EXERCISE DESCRIPTION :: In the records below, replace "kinder on your eyes" with "easier on your eyes" and reproduce every line with no other changes. Omit the pictures from your answer.

STORED DATA ::
::::
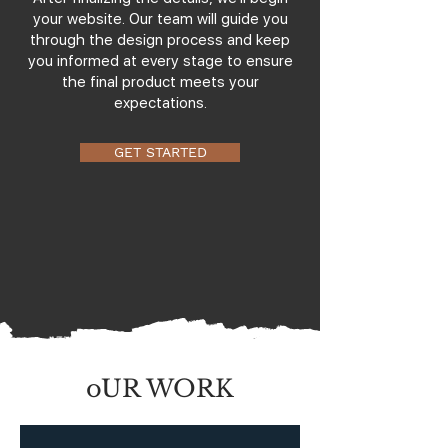
your website. Our team will guide you
through the design process and keep
you informed at every stage to ensure
the final product meets your
expectations.
GET STARTED
oUR WORK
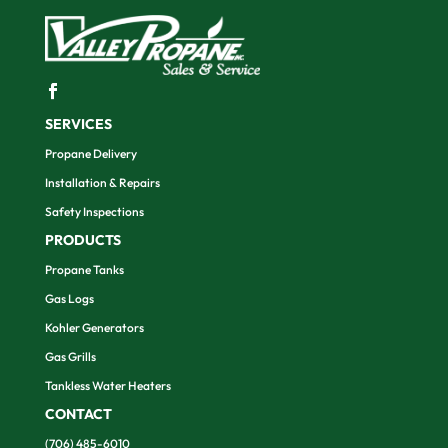
SERVICES
Propane Delivery
Installation & Repairs
Safety Inspections
PRODUCTS
Propane Tanks
Gas Logs
Kohler Generators
Gas Grills
Tankless Water Heaters
CONTACT
(706) 485-6010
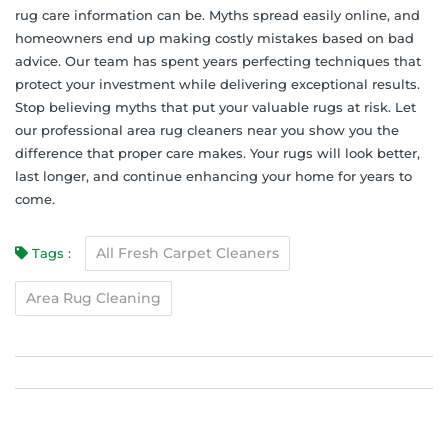
rug care information can be. Myths spread easily online, and
homeowners end up making costly mistakes based on bad
advice. Our team has spent years perfecting techniques that
protect your investment while delivering exceptional results.
Stop believing myths that put your valuable rugs at risk. Let
our professional area rug cleaners near you show you the
difference that proper care makes. Your rugs will look better,
last longer, and continue enhancing your home for years to
come.
All Fresh Carpet Cleaners
Tags :
Area Rug Cleaning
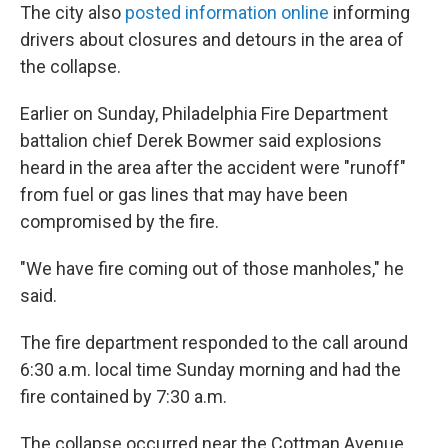
The city also
posted information online
informing
drivers about closures and detours in the area of
the collapse.
Earlier on Sunday, Philadelphia Fire Department
battalion chief Derek Bowmer said explosions
heard in the area after the accident were "runoff"
from fuel or gas lines that may have been
compromised by the fire.
"We have fire coming out of those manholes," he
said.
The fire department responded to the call around
6:30 a.m. local time Sunday morning and had the
fire contained by 7:30 a.m.
The collapse occurred near the Cottman Avenue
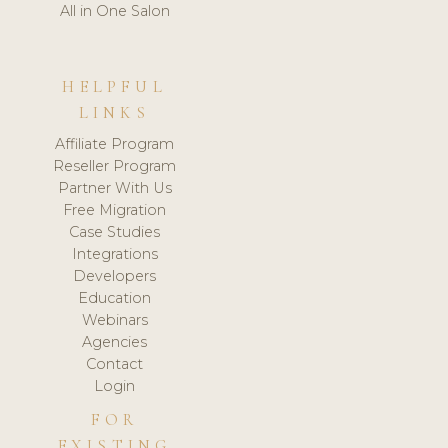
All in One Salon
HELPFUL
LINKS
Affiliate Program
Reseller Program
Partner With Us
Free Migration
Case Studies
Integrations
Developers
Education
Webinars
Agencies
Contact
Login
FOR
EXISTING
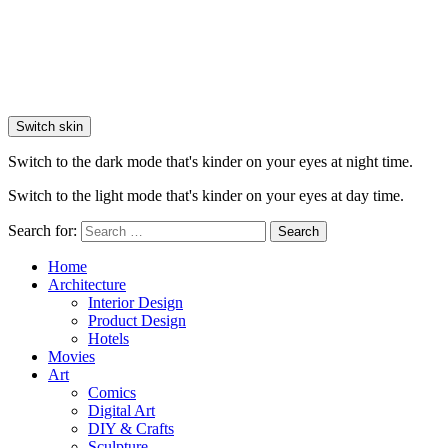
Switch skin
Switch to the dark mode that's kinder on your eyes at night time.
Switch to the light mode that's kinder on your eyes at day time.
Search for:
Search
Home
Architecture
Interior Design
Product Design
Hotels
Movies
Art
Comics
Digital Art
DIY & Crafts
Sculpture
::::
ANSWER AREA ::
your website. Our team will guide you
through the design process and keep
you informed at every stage to ensure
the final product meets your
expectations.
GET STARTED
oUR WORK
SERVICES
Propane Delivery
Installation & Repairs
Safety Inspections
PRODUCTS
Propane Tanks
Gas Logs
Kohler Generators
Gas Grills
Tankless Water Heaters
CONTACT
(706) 485-6010
rug care information can be. Myths spread easily online, and
homeowners end up making costly mistakes based on bad
advice. Our team has spent years perfecting techniques that
protect your investment while delivering exceptional results.
Stop believing myths that put your valuable rugs at risk. Let
our professional area rug cleaners near you show you the
difference that proper care makes. Your rugs will look better,
last longer, and continue enhancing your home for years to
come.
All Fresh Carpet Cleaners
Tags :
Area Rug Cleaning
The city also
posted information online
informing
drivers about closures and detours in the area of
the collapse.
Earlier on Sunday, Philadelphia Fire Department
battalion chief Derek Bowmer said explosions
heard in the area after the accident were "runoff"
from fuel or gas lines that may have been
compromised by the fire.
"We have fire coming out of those manholes," he
said.
The fire department responded to the call around
6:30 a.m. local time Sunday morning and had the
fire contained by 7:30 a.m.
The collapse occurred near the Cottman Avenue
All in One Salon
HELPFUL
LINKS
Affiliate Program
Reseller Program
Partner With Us
Free Migration
Case Studies
Integrations
Developers
Education
Webinars
Agencies
Contact
Login
FOR
EXISTING
Switch skin
Switch to the dark mode that's easier on your eyes at night time.
Switch to the light mode that's easier on your eyes at day time.
Search for:
Search
Home
Architecture
Interior Design
Product Design
Hotels
Movies
Art
Comics
Digital Art
DIY & Crafts
Sculpture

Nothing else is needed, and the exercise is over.